> **Given exercise A**:
Reproduce the passage of the forum thread on judging a home inspection company's performance between "If I was happy" and "my first one.", inclusive.

> **Page text**:
How do you know how you measure up?

So what it the best measure of a home inspection company?

Growth, in number or dollars?

Referrals or drop in needed advertising?

Compliments or reviews?

Lack of complaints or less complaints?

How do you measure your company(or yourself) on how you are performing your job and how professional you are? How do you know you are doing a great job for your clients? Everybody thinks they do a wonderful job, how do they know?

John,
You may get better participation by posting in a ‘closed’ section!

If I was happy and had all the money I desired then I would figure I was doing a bang up job. To achieve those things you must be doing something right.

You can always ask your clients how they feel when you are done either by survey or in person. If the clients are happy then I say you are doing a good job. This way is likely better than my first one.

Yes!

Probably not the answer you were looking for, but each metric you list is a valid measurement. No one metric provides a comprehensive picture of your company’s performance. If you fail at any one, but succeed at the others, can you really consider yourself successful? Use them all!

Growth might be the exception for those looking to taper down their business, but they know who they are and what their goals are.

When the Realtors call you to do inspections on their’s or family member’s homes and expect to pay full price.

That would be a good one for sure.
Especially if they had stopped using you or recommending you to their real clients.

When Agents “only” call you for their family purchases! :-0 ??

Your area may vary… :wink:

Using a recall service? :sarcasm:

Actually, no, but only because I have been too busy to implement it. There is a laundry list of things I am always working. I am always working on improving things. Hence, the reason for the questions. Looking to see how others judge themselves and each other.

I judge myself by happy clients and especially the ones that I get repeat business from.

So if you have not had a repeat client in a couple of weeks, have you done a poor job?

Huh?

John I use annual profit as my guide. Making more money does not mean more money in my pocket. Doing more inspections, does not equate to more profit. We strive for more money per inspection. Average inspection fee.

Now how do we guage customer satisfaction is to ASK them. But what I love about you John is that your mature enough to listen. I personally dont always like the “Great Job” comments, I try to dig information out of them. Most of the people we inspect for are most likely millionaires. I ask them how can I improve and sometimes I get a 2 page letter back! I love it! I then usually call to discuss and then send them a gift card to a restaraunt in the area.

Then maybe a month later I will send them another email stating that, remember when you recommended that I do =======, well we started doing it today and just want to call and say thanks for the awesome idea! There are a ton of smart people out there that are willing to help, are you willing to listen and then be mature and professional enough to take an unbiased look at yourself? There is where the problem lies…

Really? What special knowledge does my client possess in regards to my business… Who’s sucking on the hookah now? :roll:

If they are happy with you or not. Guess it may not matter to your situation or bottom line but if they are not happy and you know it you can then choose to change it or not.

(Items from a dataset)
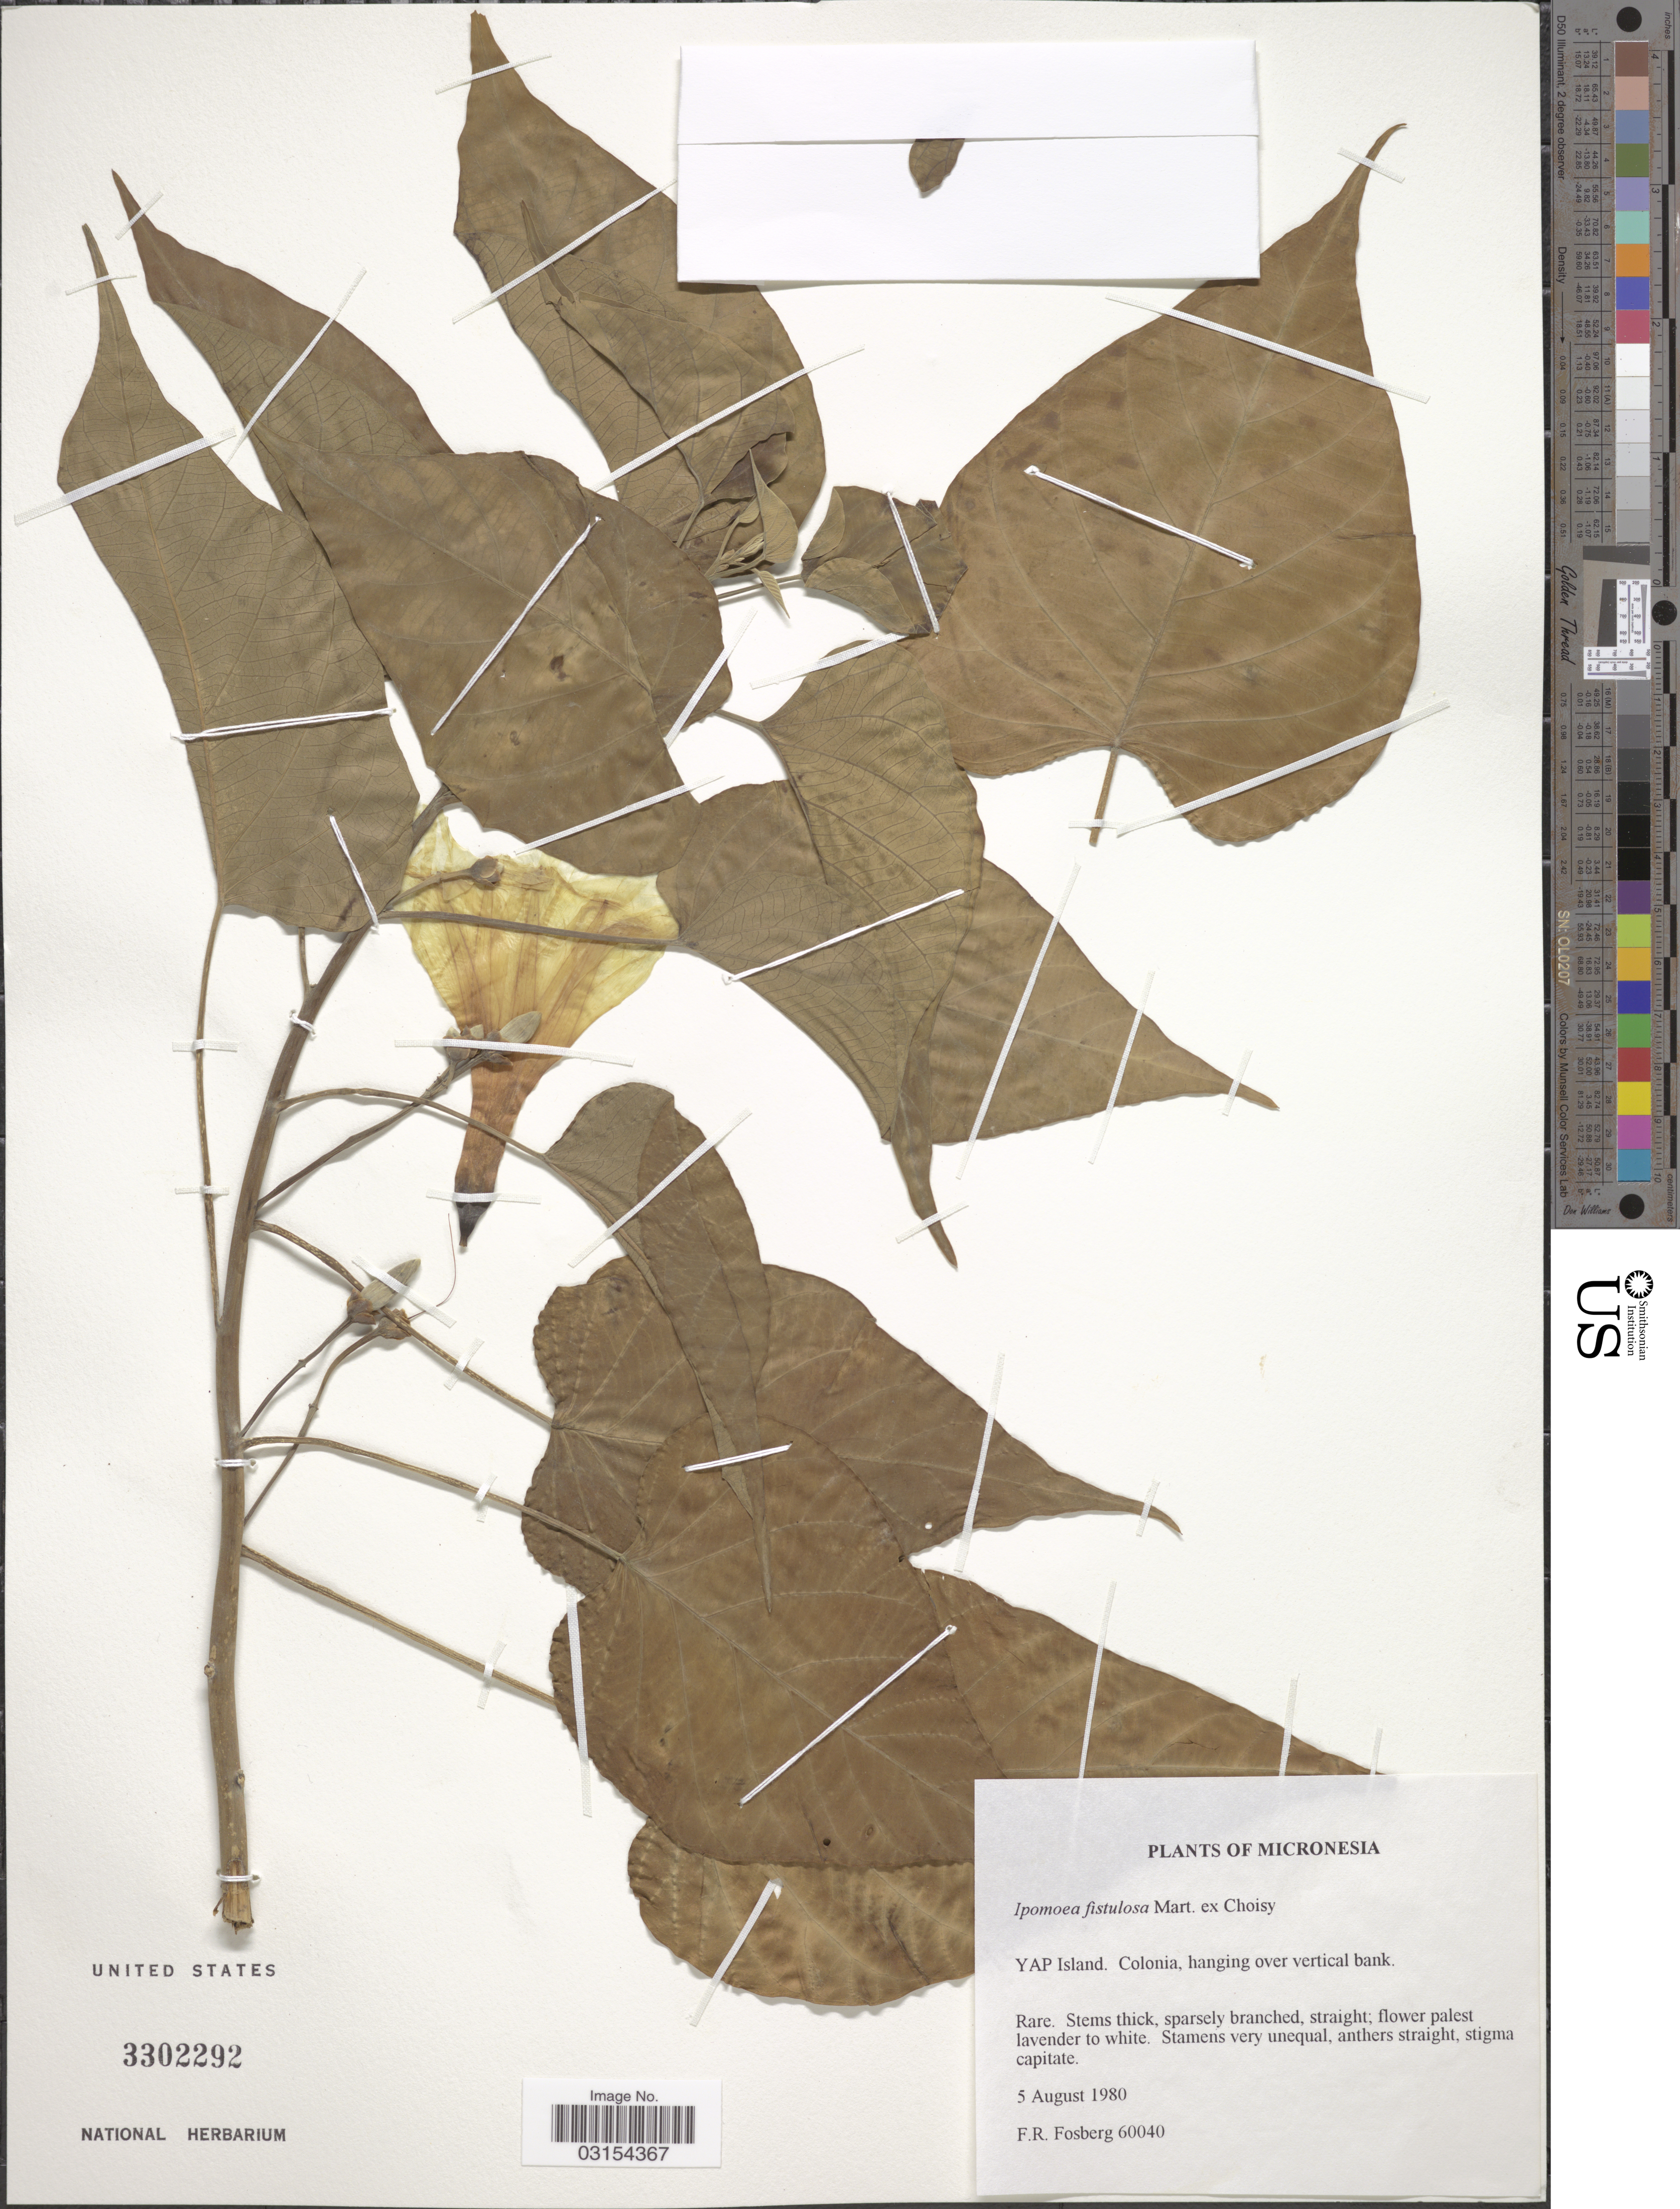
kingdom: Plantae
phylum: Tracheophyta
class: Magnoliopsida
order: Solanales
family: Convolvulaceae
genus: Ipomoea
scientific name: Ipomoea carnea subsp. fistulosa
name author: (Mart. ex Choisy) D.F. Austin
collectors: F. R. Fosberg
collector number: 60040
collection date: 1980-08-05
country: Micronesia, Federated States of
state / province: Yap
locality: Micronesia. Yap Island. Colonia, hanging over vertical bank.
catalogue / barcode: US 3302292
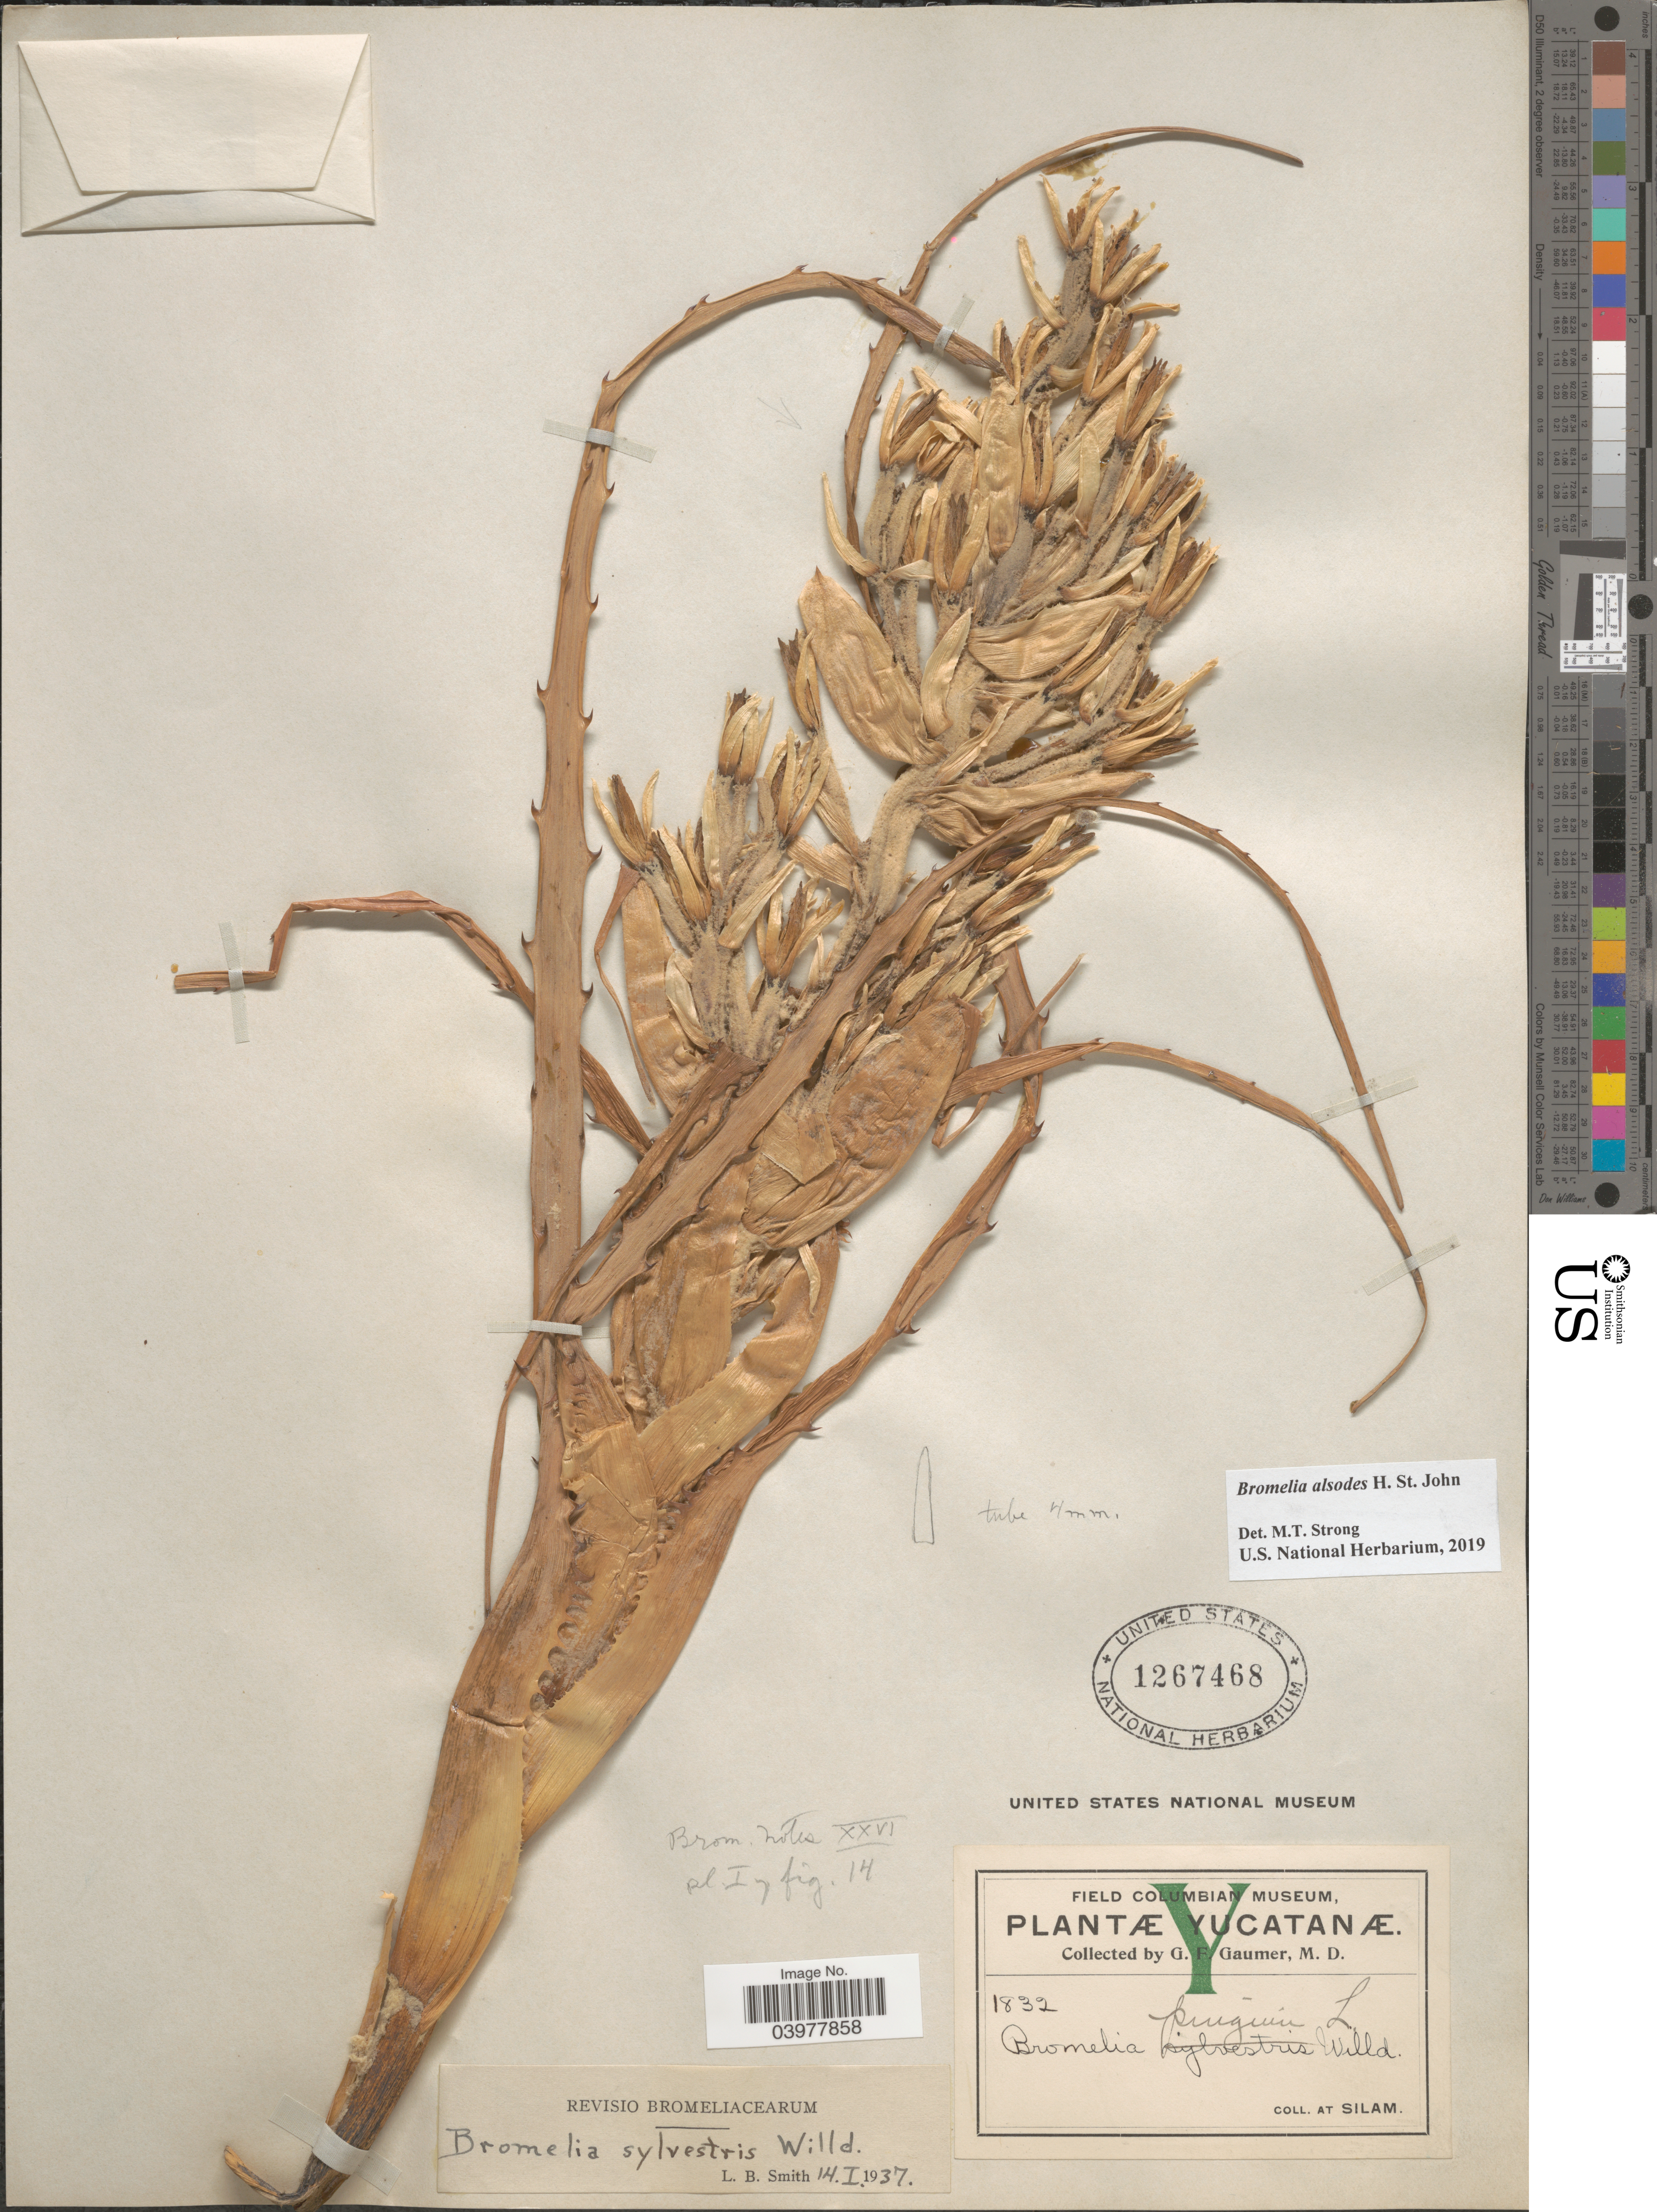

> **Given exercise B**:
Write out the lines of the records between the line holding "collectors: F. R. Fosberg" and the end of the records, inclusive, leaving out the pictures.

> **Task output A**:
If I was happy and had all the money I desired then I would figure I was doing a bang up job. To achieve those things you must be doing something right.

You can always ask your clients how they feel when you are done either by survey or in person. If the clients are happy then I say you are doing a good job. This way is likely better than my first one.

> **Task output B**:
collectors: F. R. Fosberg
collector number: 60040
collection date: 1980-08-05
country: Micronesia, Federated States of
state / province: Yap
locality: Micronesia. Yap Island. Colonia, hanging over vertical bank.
catalogue / barcode: US 3302292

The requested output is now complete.